8*3!*6*5 = 1440 <--- for ending in the fifth move?

even while thinking that all marks are different, the first player would have to chose between 8 lines, then he'll have 2 ways to place the 2nd mark, and then 1way to place the last one., the second player, well yes, he'll have 6 and 5;

that'll be 8*2!*6*5 = 480...

Then again, i don't want to trust that page. It has an ugly and grey design. ='(

actually, if you consider symmetry, there are only 3.

and for the real game play:

You get those numbers because you keep on playing after one of the players has won; if you don't do that you get:

move#: games/wins
0: 9/0
1: 72/0
2: 252/0
3: 756/0
4: 1260/180
5: 1440/210
6: 1080/562
7: 310/182
8: 54/50

In that page they count the game, say, 1, 2, 3 different from 3, 2, 1 (same board outcome but difference sequence).

kind regards,

Jos

to put the discussion back to the original intention.... all those statistics will not win you a game (i.e. tictactoe based on probability will in most real scenarios lead you to a loss)
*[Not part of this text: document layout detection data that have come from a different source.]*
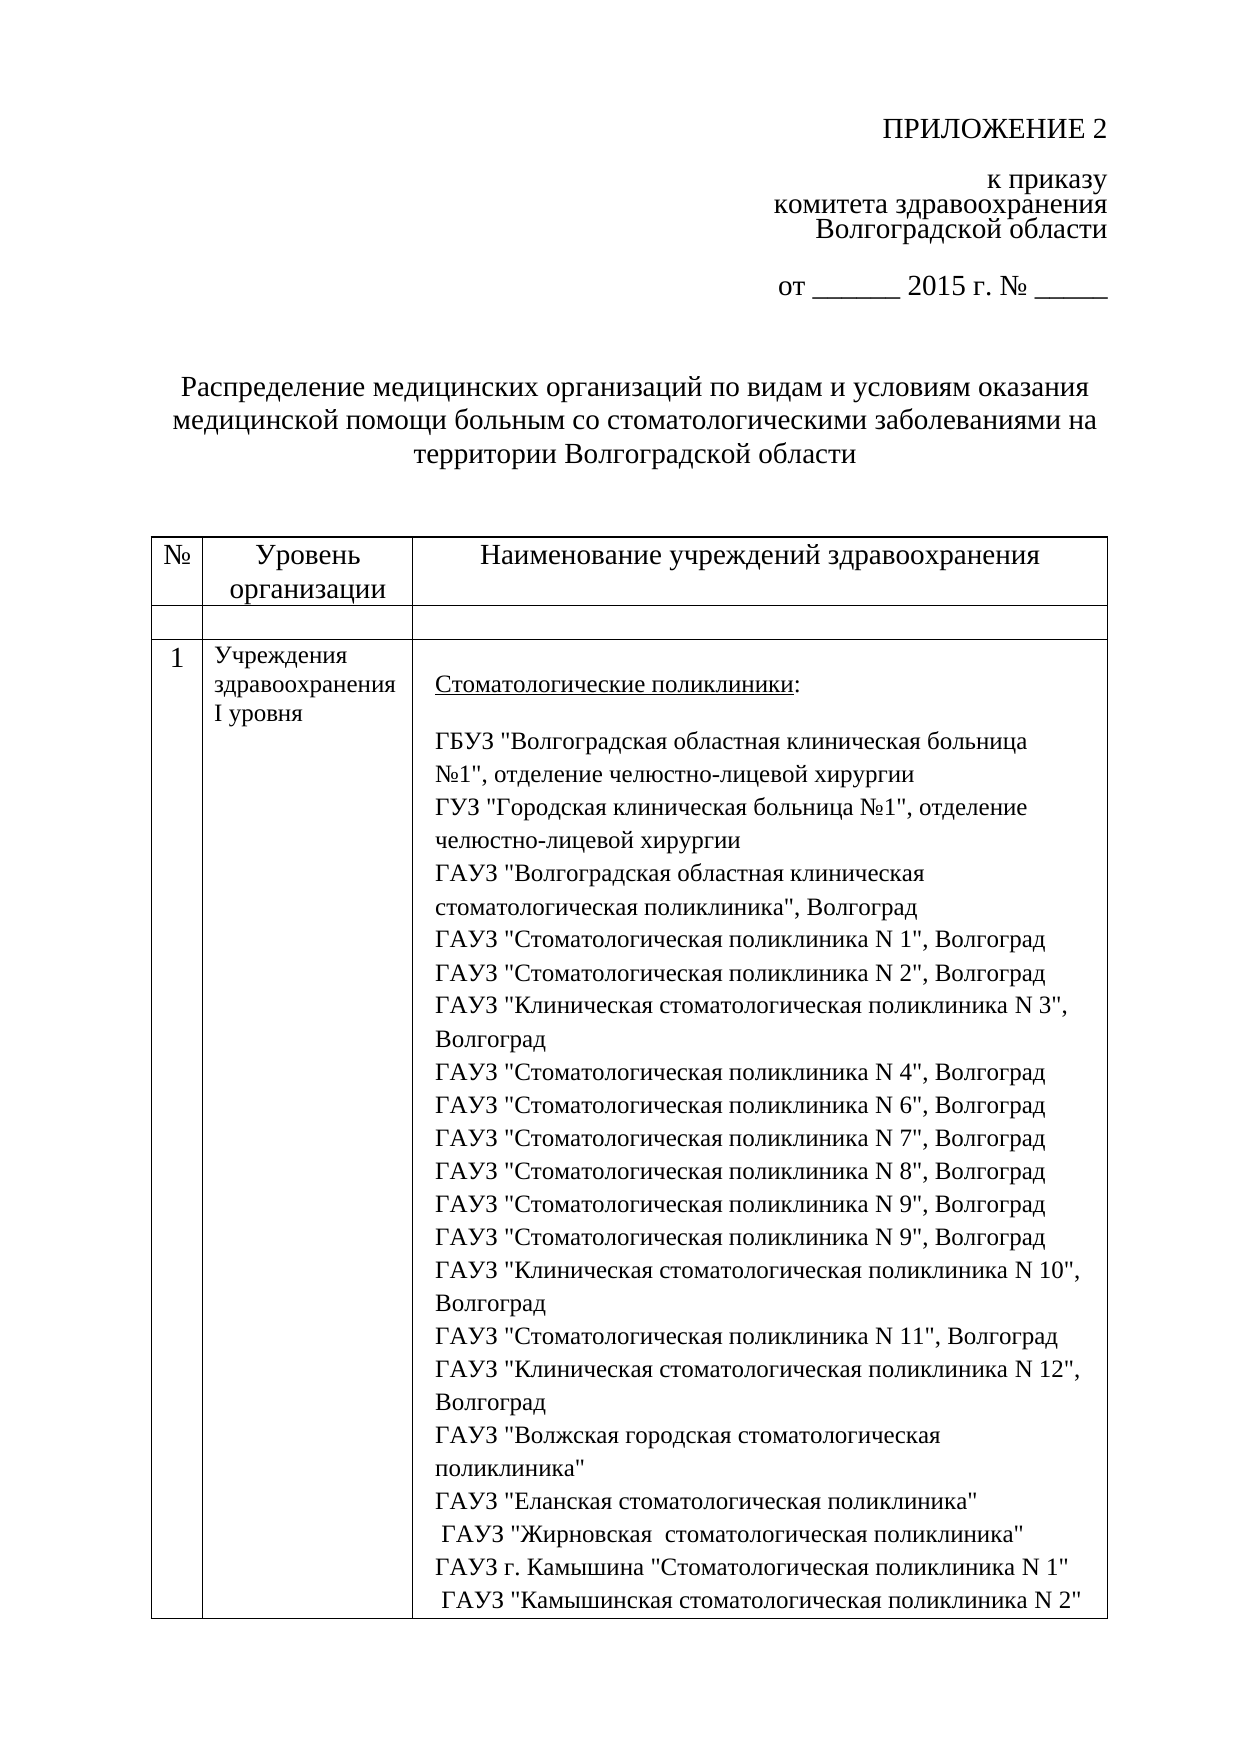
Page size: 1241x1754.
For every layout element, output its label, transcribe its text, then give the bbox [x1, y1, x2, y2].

text к приказу [162, 168, 1107, 193]
text Волгоградской области [162, 218, 1107, 243]
table_cell [413, 640, 1107, 1618]
text комитета здравоохранения [162, 193, 1107, 218]
table_header Наименование учреждений здравоохранения [413, 538, 1107, 604]
text ПРИЛОЖЕНИЕ 2 [162, 118, 1107, 143]
text от ______ 2015 г. № _____ [162, 268, 1107, 302]
table_cell [152, 606, 202, 639]
table_header Уровень организации [203, 538, 412, 604]
table_cell [203, 606, 412, 639]
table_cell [203, 640, 412, 1618]
text Распределение медицинских организаций по видам и условиям оказания медицинской помощи больным со стоматологическими заболеваниями на территории Волгоградской области [162, 369, 1107, 469]
table_cell [413, 606, 1107, 639]
table_cell 1 [152, 640, 202, 1618]
table_header № [152, 538, 202, 604]
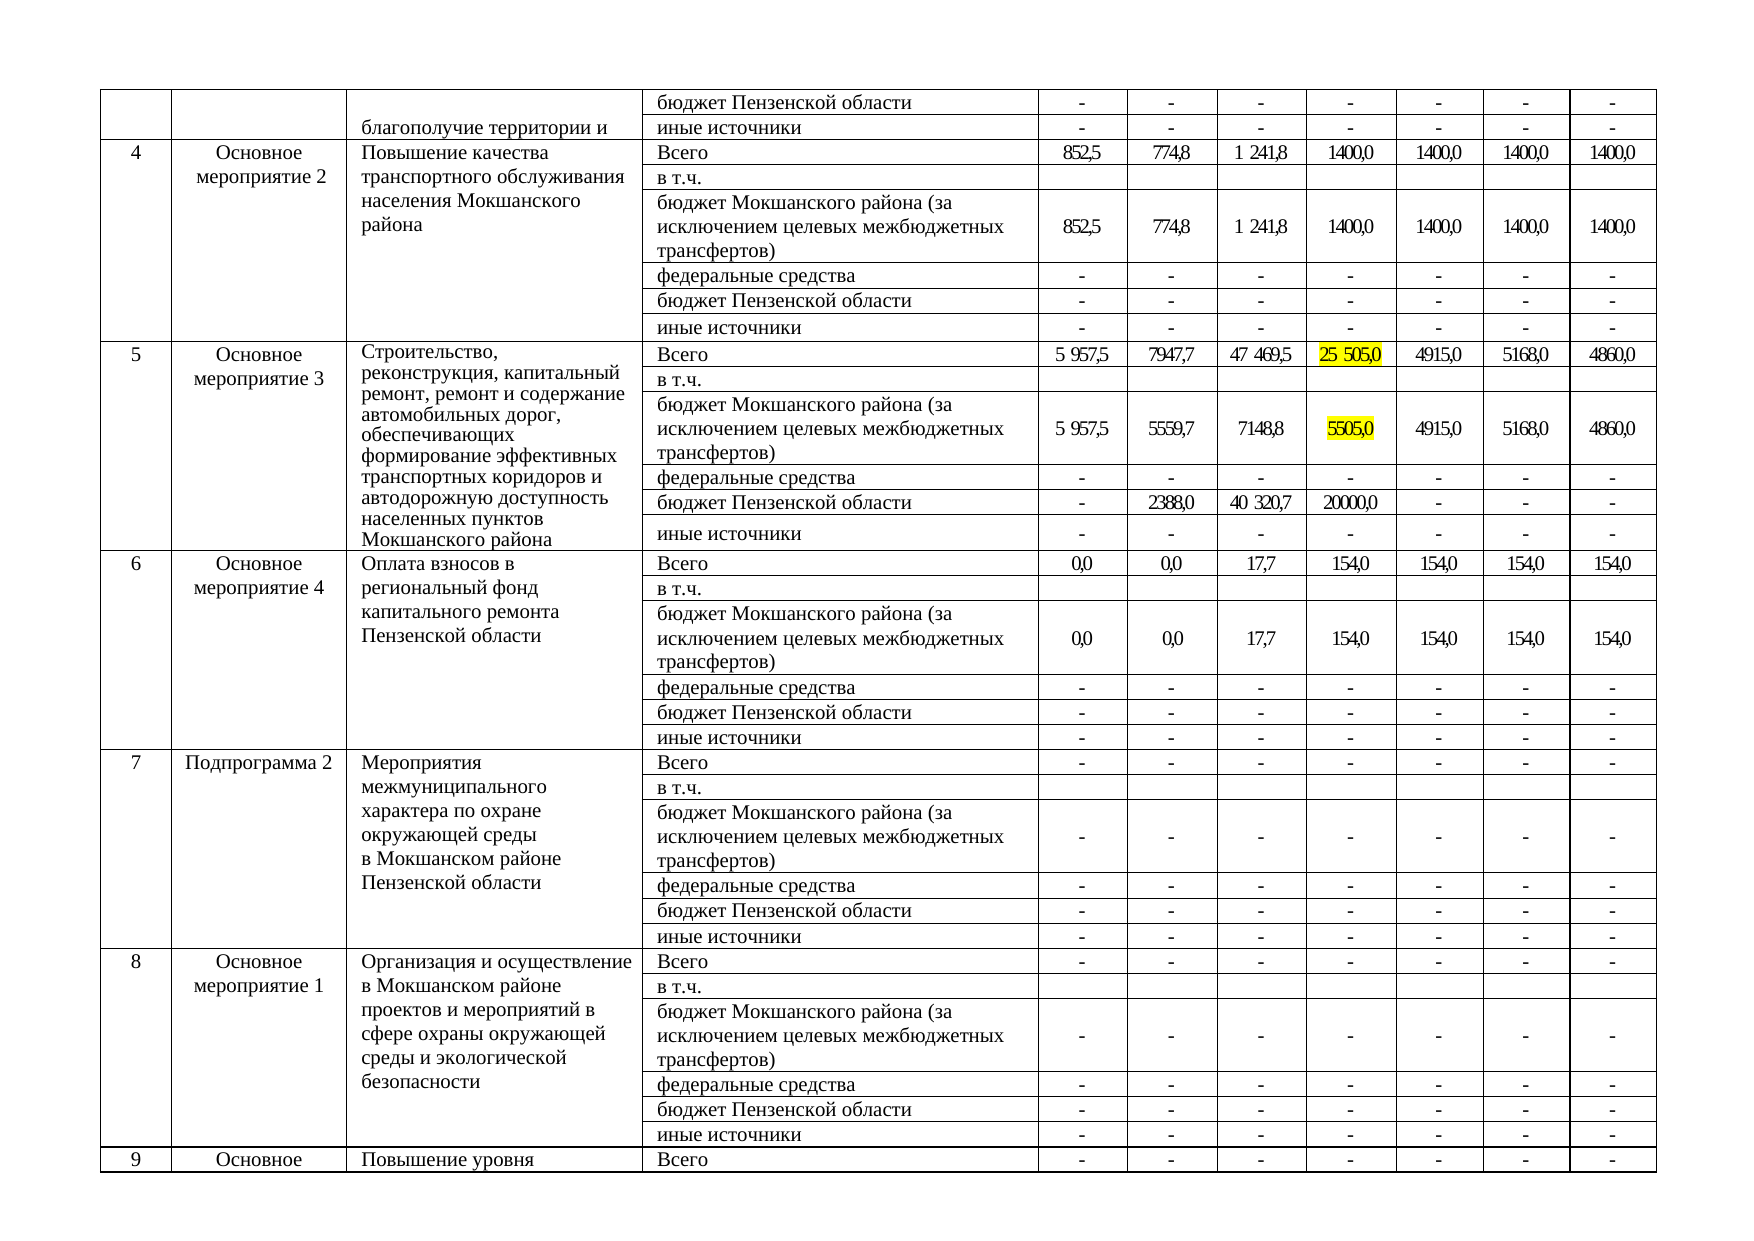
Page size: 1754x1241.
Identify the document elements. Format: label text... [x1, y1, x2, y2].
to not lose a game, you have to play (doesn't matter who is first)
the centre-of-edge opening doesn't contain a no-loss-on-second-move move, but you can force a draw.
... provided you play sensibly.

May be the correct syntax for that table would be 'boards' instead of 'games'. I did tried to remove the already won games in the second table, by using the 'only one 3-in-a-row' filter, but i see that's not enough to guarantee you're removing all the already won games. I'll think of a way.

What comes to my mind now is that the ones in the 5th move are right.
In the 6th move i should only keep the ones won by player B... and i have no idea what to do for the 7th, 8th or 9th move. I'll make me some time latter to think about it.

Seems reasonable, but that 180 in the 5th move gave me some doubts, since i only found 120 trinary numbers with 4 zeros, 3 ones and 2 twos that have a 'valid' 3-in-a-row. I'll check that out latter.

Thanks Jos.

Kad

That's true, If the first player starts in a corner, the second player must play in the center, otherwise, the first player has a 100% of the times winning strategy.